▶ **How to complete this task**
Count the lines in the data below where the string "dashboard" occurs, please, and give the number alone.

▶ **Extracted data**
- - -
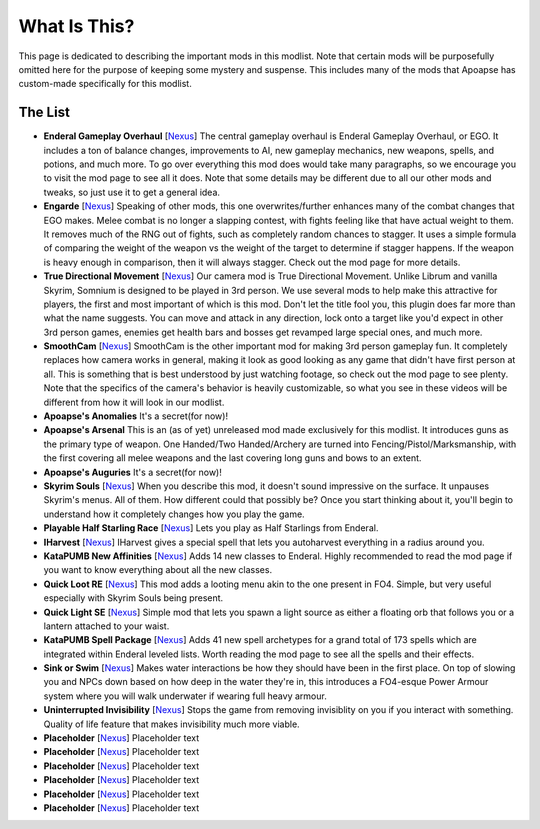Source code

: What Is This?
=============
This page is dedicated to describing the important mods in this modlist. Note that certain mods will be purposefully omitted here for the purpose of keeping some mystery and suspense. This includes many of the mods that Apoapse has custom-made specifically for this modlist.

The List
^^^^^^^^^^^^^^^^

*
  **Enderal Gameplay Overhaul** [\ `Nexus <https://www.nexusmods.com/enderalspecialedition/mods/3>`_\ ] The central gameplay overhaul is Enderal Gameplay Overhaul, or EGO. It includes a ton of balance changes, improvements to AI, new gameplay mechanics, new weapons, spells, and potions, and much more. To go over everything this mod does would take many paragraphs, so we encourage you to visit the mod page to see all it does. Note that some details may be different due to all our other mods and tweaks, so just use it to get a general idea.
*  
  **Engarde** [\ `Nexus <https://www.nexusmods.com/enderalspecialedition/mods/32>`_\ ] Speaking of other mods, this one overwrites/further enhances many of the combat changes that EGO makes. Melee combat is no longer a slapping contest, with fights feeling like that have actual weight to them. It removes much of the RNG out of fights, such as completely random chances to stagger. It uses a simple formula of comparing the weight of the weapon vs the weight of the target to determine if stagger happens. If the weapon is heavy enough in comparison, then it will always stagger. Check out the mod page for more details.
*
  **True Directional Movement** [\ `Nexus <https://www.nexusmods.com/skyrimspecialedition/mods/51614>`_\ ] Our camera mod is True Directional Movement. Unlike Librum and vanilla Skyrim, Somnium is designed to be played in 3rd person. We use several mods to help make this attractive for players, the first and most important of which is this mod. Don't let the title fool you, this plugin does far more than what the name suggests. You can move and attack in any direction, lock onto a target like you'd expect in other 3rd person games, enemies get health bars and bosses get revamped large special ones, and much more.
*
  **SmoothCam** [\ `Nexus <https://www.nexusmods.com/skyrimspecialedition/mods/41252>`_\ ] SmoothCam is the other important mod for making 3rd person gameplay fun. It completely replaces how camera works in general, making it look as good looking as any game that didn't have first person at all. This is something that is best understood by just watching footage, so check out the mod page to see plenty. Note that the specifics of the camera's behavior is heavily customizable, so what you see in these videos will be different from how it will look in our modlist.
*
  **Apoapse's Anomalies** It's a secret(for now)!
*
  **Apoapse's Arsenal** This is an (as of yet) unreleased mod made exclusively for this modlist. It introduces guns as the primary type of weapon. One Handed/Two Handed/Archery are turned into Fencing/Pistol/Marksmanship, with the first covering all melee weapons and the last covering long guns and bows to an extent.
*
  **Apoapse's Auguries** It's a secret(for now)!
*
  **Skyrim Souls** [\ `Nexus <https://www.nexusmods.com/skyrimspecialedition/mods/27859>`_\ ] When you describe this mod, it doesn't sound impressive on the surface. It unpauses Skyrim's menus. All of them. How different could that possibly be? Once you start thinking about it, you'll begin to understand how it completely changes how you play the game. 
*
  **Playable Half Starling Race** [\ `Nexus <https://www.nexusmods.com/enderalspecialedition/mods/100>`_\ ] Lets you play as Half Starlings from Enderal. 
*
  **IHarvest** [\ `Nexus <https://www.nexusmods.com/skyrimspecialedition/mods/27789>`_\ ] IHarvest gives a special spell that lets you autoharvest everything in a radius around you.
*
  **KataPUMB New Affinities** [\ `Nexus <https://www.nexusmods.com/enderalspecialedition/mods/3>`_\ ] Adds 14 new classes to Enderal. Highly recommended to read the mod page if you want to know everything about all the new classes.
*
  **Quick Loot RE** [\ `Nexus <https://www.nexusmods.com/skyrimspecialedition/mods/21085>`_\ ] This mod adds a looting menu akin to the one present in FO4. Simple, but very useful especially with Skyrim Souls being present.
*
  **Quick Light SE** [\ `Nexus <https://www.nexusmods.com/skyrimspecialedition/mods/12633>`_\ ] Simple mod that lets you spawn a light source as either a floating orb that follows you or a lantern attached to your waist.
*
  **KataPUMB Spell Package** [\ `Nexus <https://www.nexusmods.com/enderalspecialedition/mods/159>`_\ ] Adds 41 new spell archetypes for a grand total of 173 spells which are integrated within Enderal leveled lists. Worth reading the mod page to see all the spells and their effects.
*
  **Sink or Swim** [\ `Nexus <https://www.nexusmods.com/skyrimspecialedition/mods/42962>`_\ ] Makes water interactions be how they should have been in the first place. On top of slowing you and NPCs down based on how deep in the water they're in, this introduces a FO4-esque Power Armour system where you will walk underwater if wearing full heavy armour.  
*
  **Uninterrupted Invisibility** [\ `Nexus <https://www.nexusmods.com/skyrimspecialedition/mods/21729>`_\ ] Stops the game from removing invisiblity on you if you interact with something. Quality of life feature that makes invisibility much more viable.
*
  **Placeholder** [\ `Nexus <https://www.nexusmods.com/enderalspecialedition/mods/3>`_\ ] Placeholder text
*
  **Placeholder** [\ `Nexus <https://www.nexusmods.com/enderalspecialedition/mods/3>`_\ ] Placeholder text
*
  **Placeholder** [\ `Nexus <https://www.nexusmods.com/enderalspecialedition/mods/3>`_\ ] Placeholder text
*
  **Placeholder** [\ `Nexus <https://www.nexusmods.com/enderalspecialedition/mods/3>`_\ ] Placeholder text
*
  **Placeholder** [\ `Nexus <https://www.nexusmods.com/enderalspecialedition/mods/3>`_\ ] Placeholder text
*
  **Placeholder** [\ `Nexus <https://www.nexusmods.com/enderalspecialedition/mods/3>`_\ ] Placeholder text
- - -
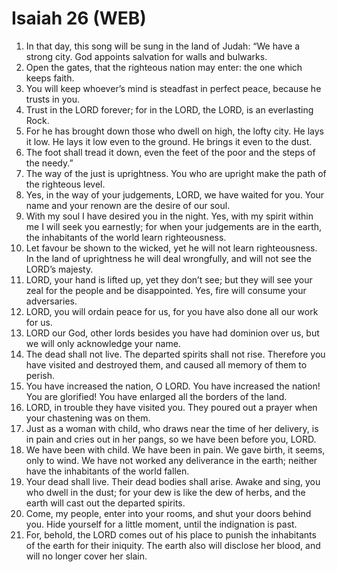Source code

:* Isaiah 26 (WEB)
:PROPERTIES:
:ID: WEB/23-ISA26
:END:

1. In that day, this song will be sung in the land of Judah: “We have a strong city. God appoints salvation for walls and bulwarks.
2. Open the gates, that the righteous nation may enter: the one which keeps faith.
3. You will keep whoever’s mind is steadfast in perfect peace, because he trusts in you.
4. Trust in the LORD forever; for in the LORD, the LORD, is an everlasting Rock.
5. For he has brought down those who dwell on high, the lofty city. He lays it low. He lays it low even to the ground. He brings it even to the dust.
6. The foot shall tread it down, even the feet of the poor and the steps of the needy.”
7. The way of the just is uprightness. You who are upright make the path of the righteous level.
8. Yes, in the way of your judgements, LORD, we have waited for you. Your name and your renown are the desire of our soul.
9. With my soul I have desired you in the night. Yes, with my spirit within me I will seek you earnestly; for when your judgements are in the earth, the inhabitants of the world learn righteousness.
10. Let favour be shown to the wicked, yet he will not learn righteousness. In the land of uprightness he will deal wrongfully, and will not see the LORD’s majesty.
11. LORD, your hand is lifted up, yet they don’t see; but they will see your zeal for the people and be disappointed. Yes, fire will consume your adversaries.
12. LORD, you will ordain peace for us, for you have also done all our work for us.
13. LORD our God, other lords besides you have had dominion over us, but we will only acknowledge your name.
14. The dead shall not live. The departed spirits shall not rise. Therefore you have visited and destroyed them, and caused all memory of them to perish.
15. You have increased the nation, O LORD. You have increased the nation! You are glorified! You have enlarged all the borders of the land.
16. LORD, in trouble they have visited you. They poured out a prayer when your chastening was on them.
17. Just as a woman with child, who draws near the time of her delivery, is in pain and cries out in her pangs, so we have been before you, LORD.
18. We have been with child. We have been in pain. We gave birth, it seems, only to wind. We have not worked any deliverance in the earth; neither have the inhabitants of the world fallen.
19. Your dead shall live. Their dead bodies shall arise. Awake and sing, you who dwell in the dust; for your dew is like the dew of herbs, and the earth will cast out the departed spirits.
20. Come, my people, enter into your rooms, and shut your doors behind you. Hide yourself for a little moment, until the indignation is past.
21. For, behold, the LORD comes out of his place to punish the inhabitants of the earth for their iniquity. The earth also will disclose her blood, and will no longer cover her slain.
- - -
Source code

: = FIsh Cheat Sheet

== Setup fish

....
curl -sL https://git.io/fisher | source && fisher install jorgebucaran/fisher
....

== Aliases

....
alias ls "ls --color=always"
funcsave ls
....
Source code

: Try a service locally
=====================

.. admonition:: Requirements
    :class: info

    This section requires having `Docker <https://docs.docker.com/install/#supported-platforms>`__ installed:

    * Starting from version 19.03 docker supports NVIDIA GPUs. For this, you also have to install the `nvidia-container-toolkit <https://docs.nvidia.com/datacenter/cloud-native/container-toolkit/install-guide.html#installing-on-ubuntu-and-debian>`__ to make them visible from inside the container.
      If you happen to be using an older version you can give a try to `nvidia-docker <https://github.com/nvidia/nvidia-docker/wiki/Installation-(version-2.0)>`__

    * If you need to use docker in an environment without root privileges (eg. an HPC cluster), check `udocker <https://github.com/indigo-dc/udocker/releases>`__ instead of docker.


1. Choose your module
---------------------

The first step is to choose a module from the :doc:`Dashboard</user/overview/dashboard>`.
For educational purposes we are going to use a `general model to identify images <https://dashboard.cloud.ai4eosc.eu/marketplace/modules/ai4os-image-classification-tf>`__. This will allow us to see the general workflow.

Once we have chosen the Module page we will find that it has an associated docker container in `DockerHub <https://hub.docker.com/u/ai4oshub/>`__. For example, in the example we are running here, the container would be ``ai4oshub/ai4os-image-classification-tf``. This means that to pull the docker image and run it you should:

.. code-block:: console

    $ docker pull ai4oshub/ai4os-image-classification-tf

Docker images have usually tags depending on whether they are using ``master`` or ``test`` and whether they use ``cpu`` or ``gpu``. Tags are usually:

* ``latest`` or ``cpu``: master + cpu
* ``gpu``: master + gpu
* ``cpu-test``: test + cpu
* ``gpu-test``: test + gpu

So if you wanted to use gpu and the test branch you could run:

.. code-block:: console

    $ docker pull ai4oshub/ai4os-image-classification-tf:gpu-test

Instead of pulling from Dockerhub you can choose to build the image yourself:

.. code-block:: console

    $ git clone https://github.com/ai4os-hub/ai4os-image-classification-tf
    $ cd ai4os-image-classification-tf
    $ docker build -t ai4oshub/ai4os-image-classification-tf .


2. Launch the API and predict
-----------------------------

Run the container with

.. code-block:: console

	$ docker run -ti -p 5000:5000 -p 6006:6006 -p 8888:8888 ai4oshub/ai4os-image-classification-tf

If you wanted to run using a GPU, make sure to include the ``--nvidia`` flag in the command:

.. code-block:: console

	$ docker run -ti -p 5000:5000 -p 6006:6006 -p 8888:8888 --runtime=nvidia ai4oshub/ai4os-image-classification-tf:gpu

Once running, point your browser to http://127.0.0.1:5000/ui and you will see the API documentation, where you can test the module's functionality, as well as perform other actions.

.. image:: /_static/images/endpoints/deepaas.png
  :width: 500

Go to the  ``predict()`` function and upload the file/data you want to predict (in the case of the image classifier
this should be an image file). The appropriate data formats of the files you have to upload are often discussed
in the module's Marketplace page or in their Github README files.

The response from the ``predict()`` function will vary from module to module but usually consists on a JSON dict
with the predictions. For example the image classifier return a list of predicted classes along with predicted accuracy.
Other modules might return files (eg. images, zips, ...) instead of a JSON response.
- - -
▶ **Exercise solution**
2